#### CONSIGNES DE L'EXERCICE:
Affichez sans modification le passage de l'extrait ci-dessous consacré à la résolution du contrat, qui débute par les mots contenant "L’article 1229 prévoit" et s'achève sur "qualifiée de résiliation.".

#### EXTRAIT DU TEXTE:
※

Les sanctions qui ne sont pas incompatibles peuvent être cumulées ; des dommages et intérêts peuvent toujours s’y ajouter.

L’article 1224 du code civil dispose que :
La résolution résulte soit de l’application d’une clause résolutoire, soit, en cas d’inexécution suffisamment grave, d’une notification du créancier au débiteur ou d’une décision de justice.

L’article 1229 prévoit que :
La résolution met fin au contrat.
La résolution prend effet, selon les cas, soit dans les conditions prévues par la clause résolutoire, soit à la date de la réception par le débiteur de la notification faite par le créancier, soit à la date fixée par le juge ou, à défaut, au jour de l’assignation en justice.
Lorsque les prestations échangées ne pouvaient trouver leur utilité que par l’exécution complète du contrat résolu, les parties doivent restituer l’intégralité de ce qu’elles se sont procuré l’une à l’autre. Lorsque les prestations échangées ont trouvé leur utilité au fur et à mesure de l’exécution réciproque du contrat, il n’y a pas lieu à restitution pour la période antérieure à la dernière prestation n’ayant pas reçu sa contrepartie ; dans ce cas, la résolution est qualifiée de résiliation.

※

(Questions sur la géométrie des scènes)
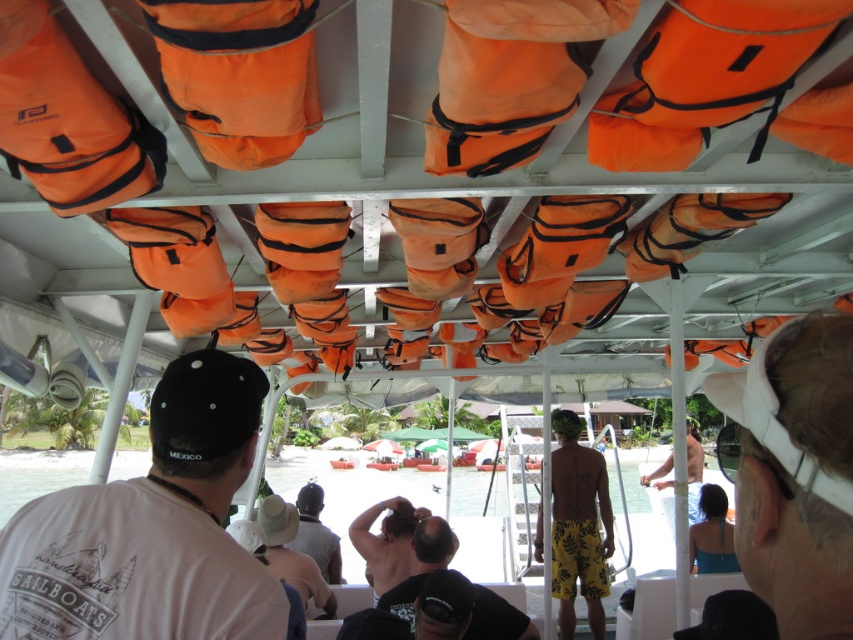
Between white matte sunglasses at upper right and beige fabric hat at center, which one has more height?

beige fabric hat at center is taller.

Does point (830, 577) come closer to viewer compared to point (317, 564)?

Yes, it is in front of point (317, 564).

I want to click on white matte sunglasses at upper right, so [798, 476].

Measure the distance between white matte shirt at center and camera.

They are 35.55 inches apart.

Can you confirm if white matte shirt at center is positioned below beige fabric hat at center?

No, white matte shirt at center is not below beige fabric hat at center.

Between point (160, 404) and point (292, 509), which one is positioned behind?

Positioned behind is point (292, 509).

In order to click on white matte shirt at center in this screenshot , I will do `click(151, 529)`.

Can you confirm if shiny brown hair at center is shorter than beige fabric hat at center?

In fact, shiny brown hair at center may be taller than beige fabric hat at center.

Can you confirm if shiny brown hair at center is thinner than beige fabric hat at center?

Yes, shiny brown hair at center is thinner than beige fabric hat at center.

Locate an element on the screen. shiny brown hair at center is located at coordinates (386, 541).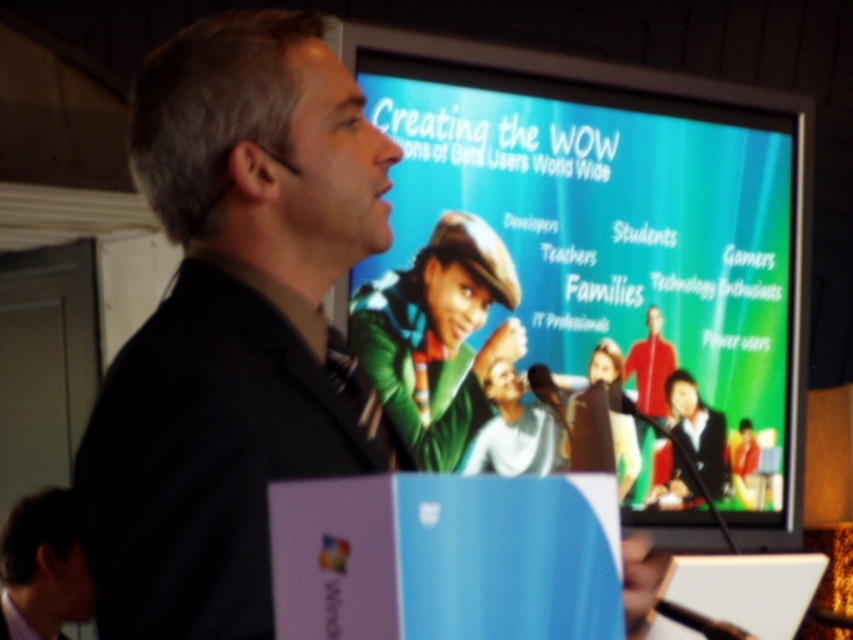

※

#### SOLUTION PROPOSÉE:
L’article 1229 prévoit que :
La résolution met fin au contrat.
La résolution prend effet, selon les cas, soit dans les conditions prévues par la clause résolutoire, soit à la date de la réception par le débiteur de la notification faite par le créancier, soit à la date fixée par le juge ou, à défaut, au jour de l’assignation en justice.
Lorsque les prestations échangées ne pouvaient trouver leur utilité que par l’exécution complète du contrat résolu, les parties doivent restituer l’intégralité de ce qu’elles se sont procuré l’une à l’autre. Lorsque les prestations échangées ont trouvé leur utilité au fur et à mesure de l’exécution réciproque du contrat, il n’y a pas lieu à restitution pour la période antérieure à la dernière prestation n’ayant pas reçu sa contrepartie ; dans ce cas, la résolution est qualifiée de résiliation.